Se comienza con las mentiras –unos mienten más que otros–, se continúa con las calumnias y se acaba a pedradas o a botellazos. Y si se trata de un cuerpo a cuerpo, a garrotazos. Ello, sin contar la menesterosa adjetivación repetitiva, que tanto empobrece el lenguaje de quienes no ven más allá de sus narices. La izquierda, en esta materia, viene perdiendo la frescura oral, la originalidad, algo que debería exigírsele a cualquiera que se abrace a este modo de vida a costa de los impuestos, segmento de confort y privilegio para la mayoría de los sujetos implicados. No de todos, que también hay excepciones.

El término fetiche de las izquierdas es, ahora, el de fascista, y para aquellos que no piensan como quienes lo pronuncian, un insulto entreverado más. La derecha, al completo, es fascista. Perniciosa. Entre fascista y nazi anda el juego. Y es el mayor embuste desde que la democracia asentara sus reales y la Constitución, como catecismo invariable y común, garantizase la libertad de pensamiento del individuo. Y el orden, que hay quien se olvida de ello.

Y ocurre, que el comunismo es la mejor prueba -y las decenas de millones de muertos lo atestiguan- del fascismo tiránico. En España el ejemplo estuvo en las checas, en el asesinato de curas, monjas y civiles, en la quema de conventos, en la profanación de cadáveres y de todo aquello que se les pusiera por delante a aquellos ‘abanderados’ de la libertad. Si Franco, con su actitud totalitarista, se fue a la yacija con un testamento atiborrado de cárceles, cunetas y paredones, los contrarios no fueron, precisamente, las hermanitas de la caridad.

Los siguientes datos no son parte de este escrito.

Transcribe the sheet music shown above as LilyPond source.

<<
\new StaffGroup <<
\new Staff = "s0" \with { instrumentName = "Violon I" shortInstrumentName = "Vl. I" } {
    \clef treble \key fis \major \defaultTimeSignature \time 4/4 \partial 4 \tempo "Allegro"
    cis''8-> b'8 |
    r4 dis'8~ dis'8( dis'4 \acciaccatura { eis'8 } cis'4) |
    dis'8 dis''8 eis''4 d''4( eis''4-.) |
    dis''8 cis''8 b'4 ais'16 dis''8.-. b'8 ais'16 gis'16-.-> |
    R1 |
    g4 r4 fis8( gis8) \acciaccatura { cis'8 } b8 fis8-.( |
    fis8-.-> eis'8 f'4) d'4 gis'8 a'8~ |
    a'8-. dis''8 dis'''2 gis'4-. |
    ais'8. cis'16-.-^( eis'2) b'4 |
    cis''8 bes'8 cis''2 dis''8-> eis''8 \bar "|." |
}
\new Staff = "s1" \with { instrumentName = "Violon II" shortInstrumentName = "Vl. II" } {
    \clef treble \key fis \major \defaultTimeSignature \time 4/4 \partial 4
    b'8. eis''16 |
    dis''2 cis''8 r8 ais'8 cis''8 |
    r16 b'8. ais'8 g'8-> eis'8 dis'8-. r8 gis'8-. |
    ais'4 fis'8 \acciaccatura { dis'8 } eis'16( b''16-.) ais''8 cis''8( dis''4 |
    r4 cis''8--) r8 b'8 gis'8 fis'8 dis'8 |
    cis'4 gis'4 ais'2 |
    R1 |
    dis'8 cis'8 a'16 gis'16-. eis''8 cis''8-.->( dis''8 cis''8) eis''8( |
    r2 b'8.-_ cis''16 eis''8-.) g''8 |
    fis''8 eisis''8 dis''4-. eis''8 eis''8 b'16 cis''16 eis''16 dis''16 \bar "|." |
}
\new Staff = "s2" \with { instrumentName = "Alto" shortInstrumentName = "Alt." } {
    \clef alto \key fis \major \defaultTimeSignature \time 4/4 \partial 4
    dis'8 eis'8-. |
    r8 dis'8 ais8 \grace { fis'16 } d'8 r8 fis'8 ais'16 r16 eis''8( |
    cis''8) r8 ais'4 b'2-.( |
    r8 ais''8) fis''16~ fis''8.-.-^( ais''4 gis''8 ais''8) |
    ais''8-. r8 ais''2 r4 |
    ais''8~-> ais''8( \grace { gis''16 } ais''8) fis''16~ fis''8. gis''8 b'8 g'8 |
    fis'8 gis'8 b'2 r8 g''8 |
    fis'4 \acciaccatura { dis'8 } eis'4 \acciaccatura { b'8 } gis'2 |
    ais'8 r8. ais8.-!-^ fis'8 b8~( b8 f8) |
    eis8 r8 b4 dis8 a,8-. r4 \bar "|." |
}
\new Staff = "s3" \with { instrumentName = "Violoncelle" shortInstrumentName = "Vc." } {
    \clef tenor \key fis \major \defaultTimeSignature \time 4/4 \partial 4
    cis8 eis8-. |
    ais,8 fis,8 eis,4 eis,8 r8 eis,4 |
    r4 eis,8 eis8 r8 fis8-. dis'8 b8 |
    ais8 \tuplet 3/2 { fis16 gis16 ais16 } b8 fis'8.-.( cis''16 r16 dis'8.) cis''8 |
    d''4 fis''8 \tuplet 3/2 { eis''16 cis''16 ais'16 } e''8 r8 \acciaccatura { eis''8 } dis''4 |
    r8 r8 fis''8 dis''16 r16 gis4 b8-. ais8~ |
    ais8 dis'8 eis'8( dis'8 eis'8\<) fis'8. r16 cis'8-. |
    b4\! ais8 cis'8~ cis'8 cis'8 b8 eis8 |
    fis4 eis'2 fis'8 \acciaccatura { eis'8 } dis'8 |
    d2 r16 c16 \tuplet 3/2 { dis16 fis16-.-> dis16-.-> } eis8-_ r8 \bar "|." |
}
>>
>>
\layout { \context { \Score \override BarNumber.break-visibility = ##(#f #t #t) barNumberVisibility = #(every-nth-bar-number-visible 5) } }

Aquello pasó –y es legítima la reivindicación de los perseguidos–, pero es hora de cambiar el paso. O, visto lo visto, de volver, incluso, a los orígenes del bipartidismo, donde, a pesar de las diferencias ideológicas de los actores, se valoraba a las personas. Jamás se vivieron en aquella época momentos tan radicalizados como los actuales. Y tan burdos. Y tan execrables. El odio, la violencia desatada, está tomando carta de naturaleza entre la sociedad española y eso podría ser el punto de partida de algo peor. Y no están los tiempos para experimentos. Solo con gaseosa, que decía Corcuera.